To avoid duplicating the instructor’s work, you will:

1) Create **hourly intake** = number of new 311 requests **created per hour** (focus on one borough to keep it coherent).
2) Choose **one** transformation: "sqrt", "log", or "boxcox".
3) Plot a histogram of the transformed hourly intake.
4) Interpret the histogram (translate one meaningful value back to the original scale).



#### Task 1:  Build Hourly Intake 


In [None]:
# 1) Pick a borough to analyze (match your dataset's capitalization after normalization if used)
target_borough = None  # e.g., "Brooklyn"

# 2) Identify your Created Date column (auto-detected earlier as CREATED_COL). We reuse it here.
#    If you don't have CREATED_COL in memory, set it explicitly to your column name.
created_col = CREATED_COL if 'CREATED_COL' in globals() else "Created Date"

# 3) Filter to that borough (assumes you have a normalized borough column like 'borough_norm')
df_b = df[df["borough_norm"] == target_borough].copy()

# 4) Truncate to hour and count requests per hour
df_b["created_hour"] = df_b[created_col].dt.floor("H")
hourly = (df_b
          .groupby(None, as_index=False)
          .size()
          .rename(columns={"size":"hourly_intake"}))

hourly.head()


#### Task 2: Choose ONE Transformation AND Apply It

In [None]:
# make a working copy
h = hourly.copy()
h["hourly_intake"] = h["hourly_intake"].clip(lower=0.01)
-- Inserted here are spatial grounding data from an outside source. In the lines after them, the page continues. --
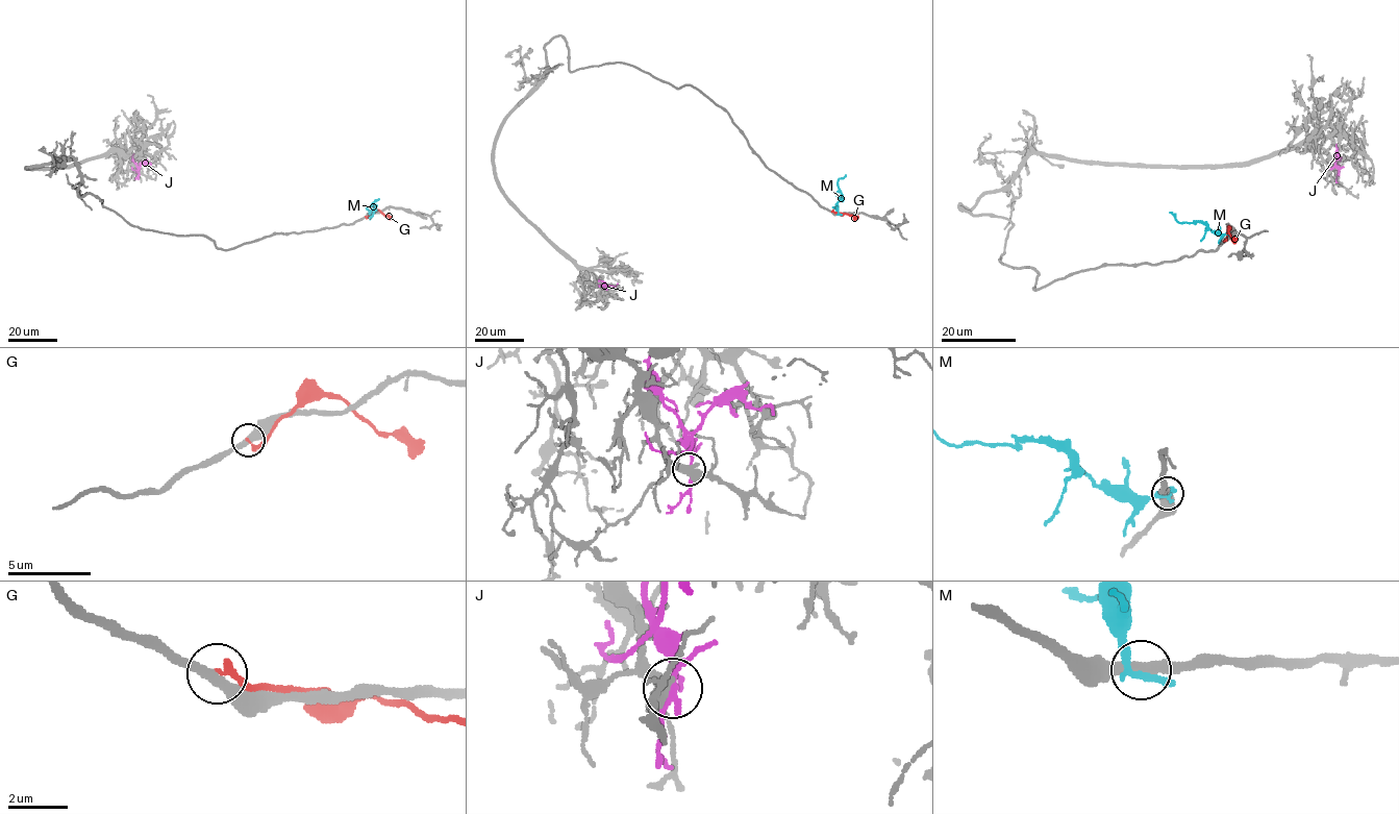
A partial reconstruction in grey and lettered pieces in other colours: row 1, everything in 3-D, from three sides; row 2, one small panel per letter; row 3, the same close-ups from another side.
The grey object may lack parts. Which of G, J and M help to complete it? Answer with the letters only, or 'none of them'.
none of them

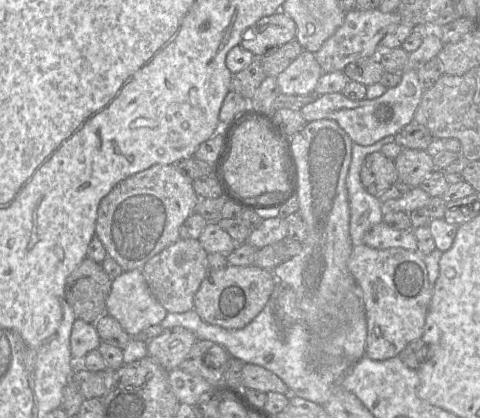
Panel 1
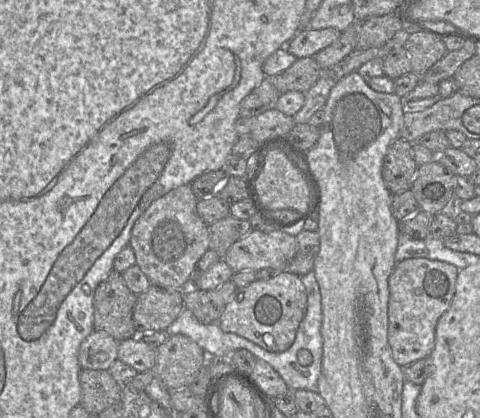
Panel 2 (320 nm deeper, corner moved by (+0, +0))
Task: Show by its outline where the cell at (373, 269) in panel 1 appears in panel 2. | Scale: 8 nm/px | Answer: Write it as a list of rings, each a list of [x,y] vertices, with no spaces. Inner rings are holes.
[[[410,258],[395,265],[388,280],[388,344],[393,360],[402,368],[431,354],[437,322],[451,305],[459,271],[452,264],[427,258]]]

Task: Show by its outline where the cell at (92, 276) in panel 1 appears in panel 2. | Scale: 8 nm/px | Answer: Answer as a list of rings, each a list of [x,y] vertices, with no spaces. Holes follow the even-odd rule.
[[[112,270],[94,293],[94,331],[106,332],[118,342],[136,336],[133,311],[137,295],[124,283],[122,275]]]

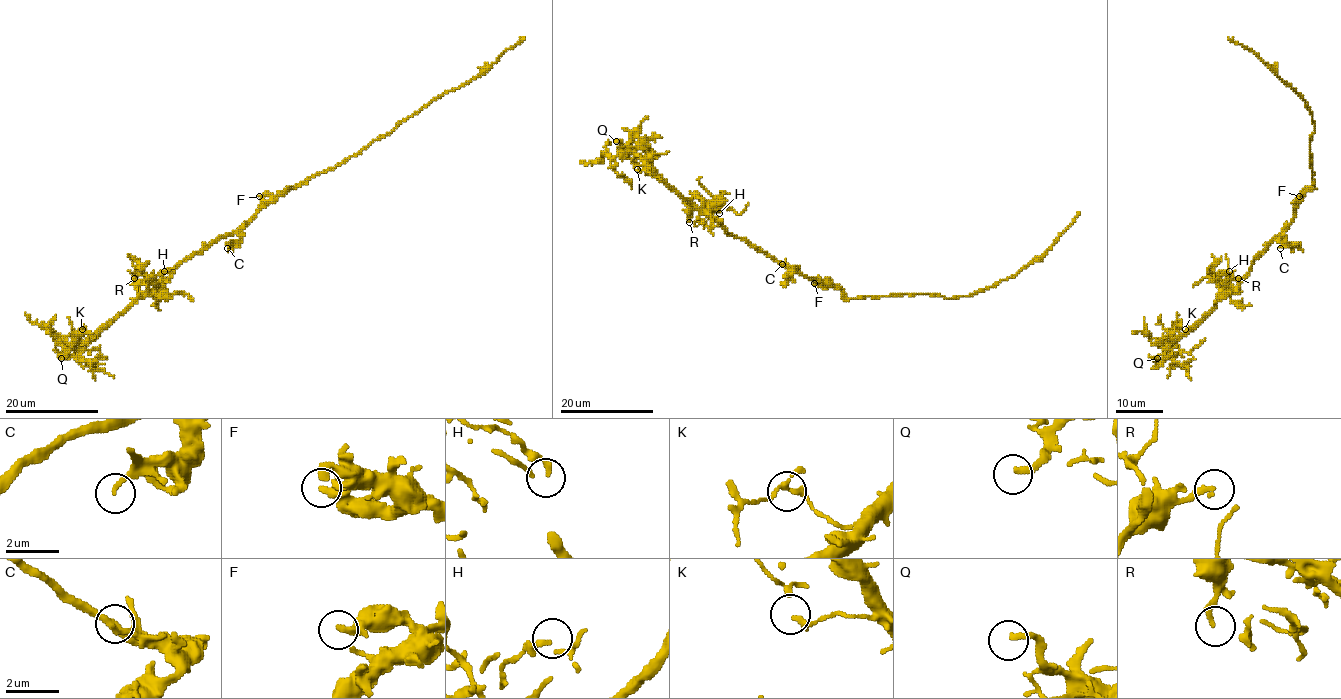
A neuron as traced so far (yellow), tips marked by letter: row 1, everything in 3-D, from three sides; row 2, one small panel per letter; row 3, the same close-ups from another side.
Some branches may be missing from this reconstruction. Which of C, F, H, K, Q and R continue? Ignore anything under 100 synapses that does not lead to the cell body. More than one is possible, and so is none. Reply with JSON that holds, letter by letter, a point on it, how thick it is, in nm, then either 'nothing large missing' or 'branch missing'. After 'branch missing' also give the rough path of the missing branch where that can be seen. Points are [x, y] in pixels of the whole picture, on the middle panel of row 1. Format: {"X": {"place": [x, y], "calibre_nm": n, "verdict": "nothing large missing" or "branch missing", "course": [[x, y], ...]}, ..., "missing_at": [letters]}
{"C": {"place": [782, 264], "calibre_nm": 160, "verdict": "nothing large missing"}, "F": {"place": [814, 283], "calibre_nm": 360, "verdict": "nothing large missing"}, "H": {"place": [719, 213], "calibre_nm": 200, "verdict": "nothing large missing"}, "K": {"place": [637, 169], "calibre_nm": 130, "verdict": "nothing large missing"}, "Q": {"place": [616, 141], "calibre_nm": 240, "verdict": "branch missing"}, "R": {"place": [689, 222], "calibre_nm": 160, "verdict": "nothing large missing"}, "missing_at": ["Q"]}

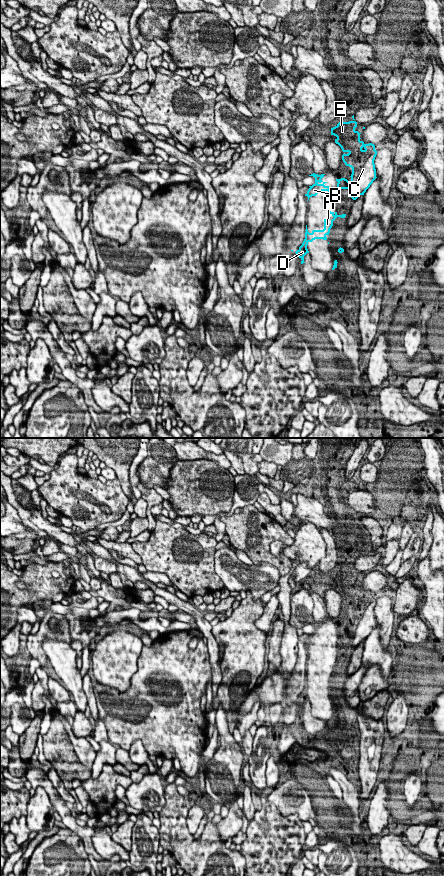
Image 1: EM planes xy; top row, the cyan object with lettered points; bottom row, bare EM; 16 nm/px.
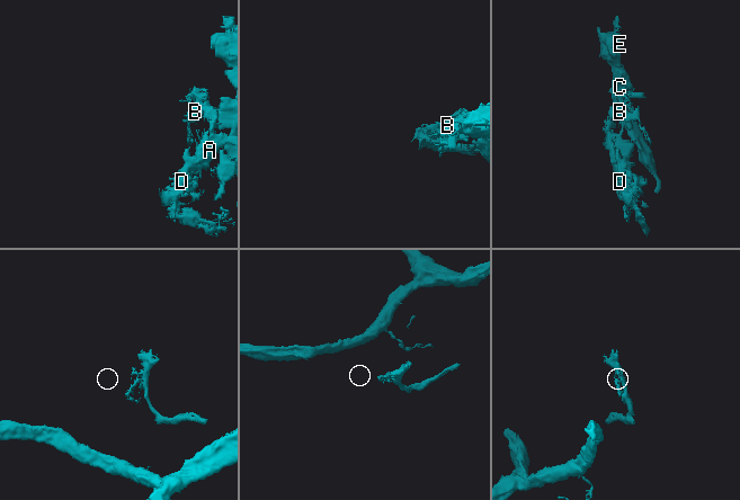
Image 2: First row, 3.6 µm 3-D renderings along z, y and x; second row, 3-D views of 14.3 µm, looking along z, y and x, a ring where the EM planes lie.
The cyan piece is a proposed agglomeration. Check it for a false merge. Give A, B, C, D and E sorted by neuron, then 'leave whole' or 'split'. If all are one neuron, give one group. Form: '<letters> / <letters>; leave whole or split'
A B D / C E; split

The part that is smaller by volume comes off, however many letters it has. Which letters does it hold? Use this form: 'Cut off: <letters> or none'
Cut off: C, E

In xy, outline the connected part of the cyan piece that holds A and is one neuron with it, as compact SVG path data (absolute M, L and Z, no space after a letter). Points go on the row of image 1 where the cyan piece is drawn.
M330 210L327 211L327 218L324 219L324 229L323 230L313 230L311 233L308 232L307 225L306 225L306 232L305 232L305 239L299 249L295 252L296 255L302 260L301 264L304 262L304 256L309 253L307 249L307 245L309 242L312 242L315 239L323 239L327 240L327 235L330 233L330 229L333 226L333 221L337 217L345 218L346 214L338 215L337 212L331 212Z

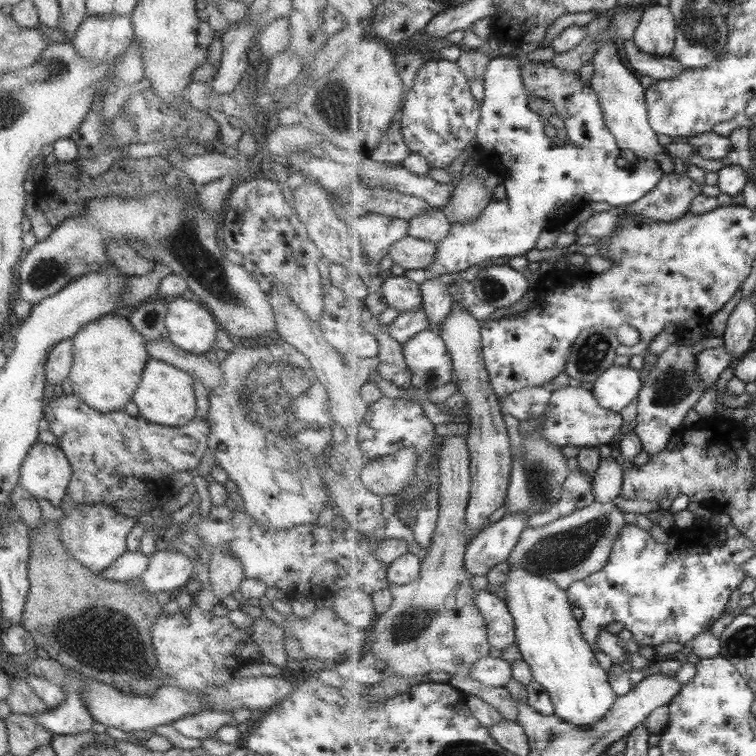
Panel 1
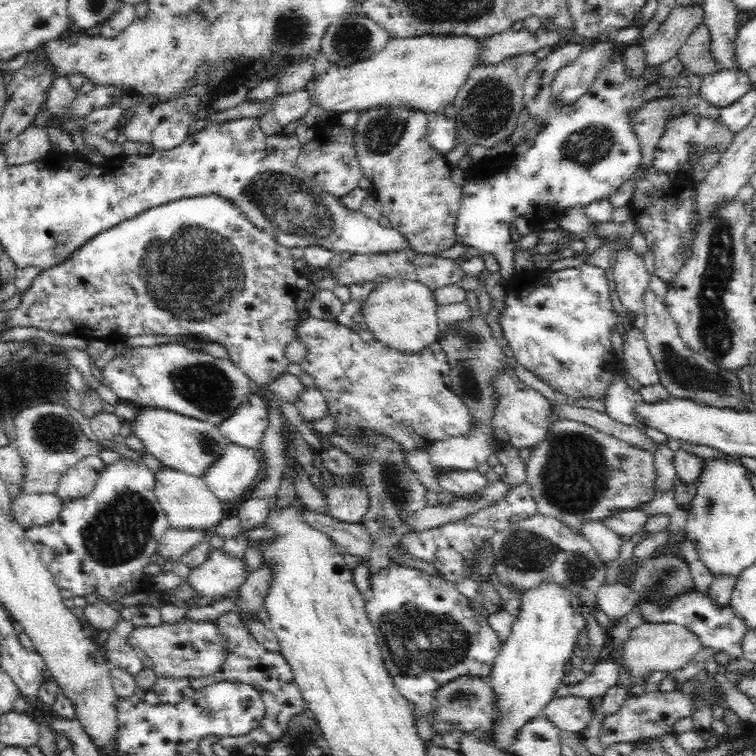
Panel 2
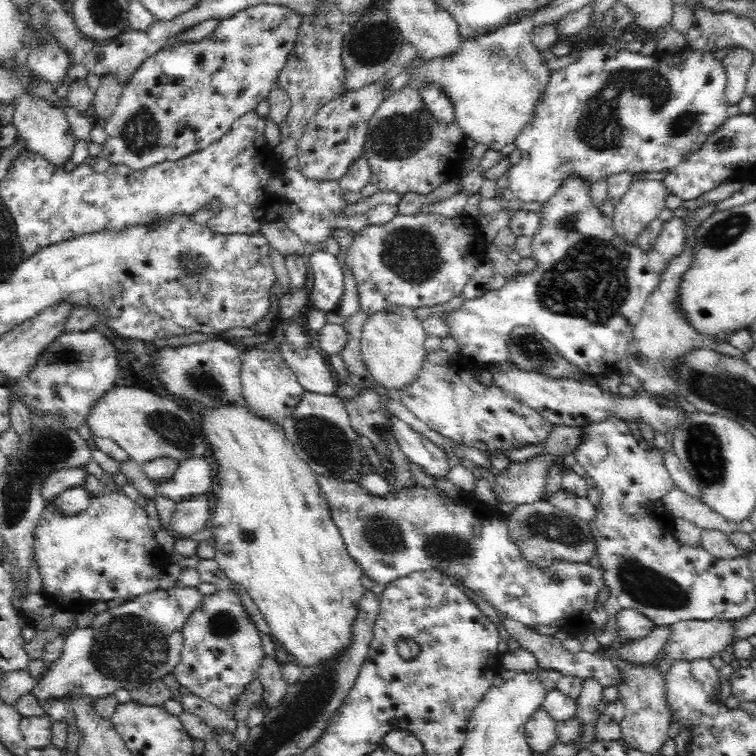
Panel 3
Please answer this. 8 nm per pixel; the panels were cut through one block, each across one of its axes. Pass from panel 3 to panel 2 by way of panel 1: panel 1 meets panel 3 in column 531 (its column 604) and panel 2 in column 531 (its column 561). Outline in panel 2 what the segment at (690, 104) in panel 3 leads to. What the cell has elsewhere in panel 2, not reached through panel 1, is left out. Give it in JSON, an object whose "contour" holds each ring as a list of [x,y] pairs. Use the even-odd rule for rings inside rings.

chosen_method = None   # "sqrt" or "log" or "boxcox"

if chosen_method == "sqrt":
    h["intake_transformed"] = None  
elif chosen_method == "log":
    h["intake_transformed"] = None 
elif chosen_method == "boxcox":
    # Box-Cox requires strictly positive values
    h["intake_transformed"], lambda_bc = None  
    print("Box-Cox λ:", lambda_bc)
else:
    raise ValueError("Please choose 'sqrt', 'log', or 'boxcox' for chosen_method.")



#### Task 3 — Plot a Histogram

In [None]:
h["intake_transformed"].None
plt.axvline(h["intake_transformed"].median(), color="red", linestyle="--")
plt.title(f"Hourly Intake — {chosen_method.capitalize()} Transform (median in red)")
plt.xlabel("Transformed hourly count")
plt.ylabel("Frequency")
plt.show()


### Interpretation of Your Transformed Histogram (Fill in answers to the questions)

- What did the **raw** hourly intake distribution look like (right-skewed? clumpy?) before transforming?
- After transforming, is the shape **more symmetric** or easier to summarize?
- Interpret a **concrete value**: pick the median (red line) from the transformed plot and convert back.
  - For **log**: if median ≈ 1.6 ⇒ hourly intake ≈ \( e^{1.6} \approx 5 \) requests/hour.
  - For **sqrt**: if median ≈ 3 ⇒ hourly intake ≈ \( 3^2 = 9 \) requests/hour.
  - For **Box-Cox**: use the inverse of the Box-Cox with the printed λ (view instructor notes at the beginning).
- Would this transformation help for **dashboards** (clearer “typical” load), **capacity planning** (crews per hour), or **modeling** (e.g., forecasting intake)?


### 📣 Class Share-Out & Instructor Wrap-Up (20 minutes)

Be ready to share out the following points with the class: 

**Explain:**
Your chosen transformation and how would this transformation help a hypothetical stakeholder

#### Instructor Wrap-Up (Notes)


- Different feature → different story: transforming **hourly intake** answers “how many incoming requests per hour,” not “how long resolution takes.”
- **Interpretability vs. power:**
  - `sqrt` is intuitive (“bigger grows slower”), good for dashboards.
  - `log` strongly reduces skew; be ready to translate back for stakeholders.
  - `boxcox` can improve model fit but is hardest to explain; document λ and why you used it.
- Always convert one **concrete value** back to original units (e.g., “median ≈ 5 requests/hour”).
- Visual checks matter: show **before/after** shape when you present final results (even if students only plotted one).
- Next step: try the same transformation across **different boroughs or complaint types** to see if patterns generalize.